● **Task instructions**
For the word "других", search the records and show each line in which it occurs.

● **Dataset content**

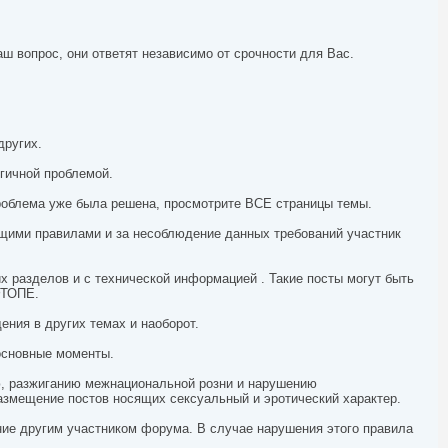
ш вопрос, они ответят независимо от срочности для Вас.
других.
гичной проблемой.
проблема уже была решена, просмотрите ВСЕ страницы темы.
ящими правилами и за несоблюдение данных требований участник
их разделов и с технической информацией . Такие посты могут быть
ФТОПЕ.
ния в других темах и наоборот.
 основные моменты.
ю, разжиганию межнациональной розни и нарушению
азмещение постов носящих сексуальный и эротический характер.
ние другим участником форума. В случае нарушения этого правила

● **Solved exercise**
других.
ния в других темах и наоборот.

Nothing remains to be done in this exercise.